**Exercise instructions:** Exactly the lines from the one that holds "Does a mitochondrion" to the end of the data below: retype these and nothing else.
- - - - - - -
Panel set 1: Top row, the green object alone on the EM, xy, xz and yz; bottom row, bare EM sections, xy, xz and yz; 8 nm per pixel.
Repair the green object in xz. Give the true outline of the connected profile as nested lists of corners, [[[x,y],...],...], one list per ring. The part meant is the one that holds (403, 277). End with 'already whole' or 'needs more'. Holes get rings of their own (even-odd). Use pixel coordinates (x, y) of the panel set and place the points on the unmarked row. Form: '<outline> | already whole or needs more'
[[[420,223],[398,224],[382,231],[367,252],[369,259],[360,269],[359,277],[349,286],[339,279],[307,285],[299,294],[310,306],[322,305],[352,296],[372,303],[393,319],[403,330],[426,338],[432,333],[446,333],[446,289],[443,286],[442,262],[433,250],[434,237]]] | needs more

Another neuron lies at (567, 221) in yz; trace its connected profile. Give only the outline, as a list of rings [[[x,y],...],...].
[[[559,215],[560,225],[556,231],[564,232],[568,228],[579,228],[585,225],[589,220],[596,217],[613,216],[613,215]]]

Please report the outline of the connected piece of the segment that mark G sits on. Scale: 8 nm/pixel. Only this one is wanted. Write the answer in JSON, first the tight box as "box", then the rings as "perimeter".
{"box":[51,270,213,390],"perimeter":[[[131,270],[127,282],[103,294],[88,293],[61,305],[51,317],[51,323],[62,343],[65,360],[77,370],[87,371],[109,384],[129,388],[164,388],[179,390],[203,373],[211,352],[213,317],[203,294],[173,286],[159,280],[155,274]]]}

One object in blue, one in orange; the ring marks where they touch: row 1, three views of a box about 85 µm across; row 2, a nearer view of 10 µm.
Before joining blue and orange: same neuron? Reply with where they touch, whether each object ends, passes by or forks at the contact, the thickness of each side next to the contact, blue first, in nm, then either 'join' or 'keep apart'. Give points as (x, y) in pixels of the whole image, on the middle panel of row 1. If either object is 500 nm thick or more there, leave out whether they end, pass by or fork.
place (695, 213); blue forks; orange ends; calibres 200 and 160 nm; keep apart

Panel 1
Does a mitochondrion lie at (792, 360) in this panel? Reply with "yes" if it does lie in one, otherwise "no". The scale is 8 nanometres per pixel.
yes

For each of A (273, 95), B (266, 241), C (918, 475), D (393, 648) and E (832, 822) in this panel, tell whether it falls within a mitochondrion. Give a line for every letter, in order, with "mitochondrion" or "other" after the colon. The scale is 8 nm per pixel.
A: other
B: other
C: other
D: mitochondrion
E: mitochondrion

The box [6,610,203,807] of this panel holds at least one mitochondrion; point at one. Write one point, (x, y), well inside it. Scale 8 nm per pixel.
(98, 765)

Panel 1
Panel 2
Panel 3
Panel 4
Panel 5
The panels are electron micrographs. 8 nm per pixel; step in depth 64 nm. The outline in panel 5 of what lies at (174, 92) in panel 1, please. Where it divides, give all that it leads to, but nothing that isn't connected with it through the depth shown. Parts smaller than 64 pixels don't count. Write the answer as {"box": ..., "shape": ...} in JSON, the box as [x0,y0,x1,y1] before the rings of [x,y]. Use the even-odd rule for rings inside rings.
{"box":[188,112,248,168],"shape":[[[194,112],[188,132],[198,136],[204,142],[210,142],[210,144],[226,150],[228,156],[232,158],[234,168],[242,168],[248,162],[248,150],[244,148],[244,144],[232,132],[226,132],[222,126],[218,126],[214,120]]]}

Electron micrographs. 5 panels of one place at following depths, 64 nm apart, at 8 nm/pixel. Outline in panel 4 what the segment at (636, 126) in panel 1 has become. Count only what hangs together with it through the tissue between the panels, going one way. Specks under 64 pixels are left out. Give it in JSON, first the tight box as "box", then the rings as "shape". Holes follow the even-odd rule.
- - - - - - -
**Solved exercise:**
Does a mitochondrion lie at (792, 360) in this panel? Reply with "yes" if it does lie in one, otherwise "no". The scale is 8 nanometres per pixel.
yes

For each of A (273, 95), B (266, 241), C (918, 475), D (393, 648) and E (832, 822) in this panel, tell whether it falls within a mitochondrion. Give a line for every letter, in order, with "mitochondrion" or "other" after the colon. The scale is 8 nm per pixel.
A: other
B: other
C: other
D: mitochondrion
E: mitochondrion

The box [6,610,203,807] of this panel holds at least one mitochondrion; point at one. Write one point, (x, y), well inside it. Scale 8 nm per pixel.
(98, 765)

Panel 1
Panel 2
Panel 3
Panel 4
Panel 5
The panels are electron micrographs. 8 nm per pixel; step in depth 64 nm. The outline in panel 5 of what lies at (174, 92) in panel 1, please. Where it divides, give all that it leads to, but nothing that isn't connected with it through the depth shown. Parts smaller than 64 pixels don't count. Write the answer as {"box": ..., "shape": ...} in JSON, the box as [x0,y0,x1,y1] before the rings of [x,y]. Use the even-odd rule for rings inside rings.
{"box":[188,112,248,168],"shape":[[[194,112],[188,132],[198,136],[204,142],[210,142],[210,144],[226,150],[228,156],[232,158],[234,168],[242,168],[248,162],[248,150],[244,148],[244,144],[232,132],[226,132],[222,126],[218,126],[214,120]]]}

Electron micrographs. 5 panels of one place at following depths, 64 nm apart, at 8 nm/pixel. Outline in panel 4 what the segment at (636, 126) in panel 1 has become. Count only what hangs together with it through the tissue between the panels, going one way. Specks under 64 pixels are left out. Give it in JSON, first the tight box as "box", then the rings as "shape". Holes follow the even-odd rule.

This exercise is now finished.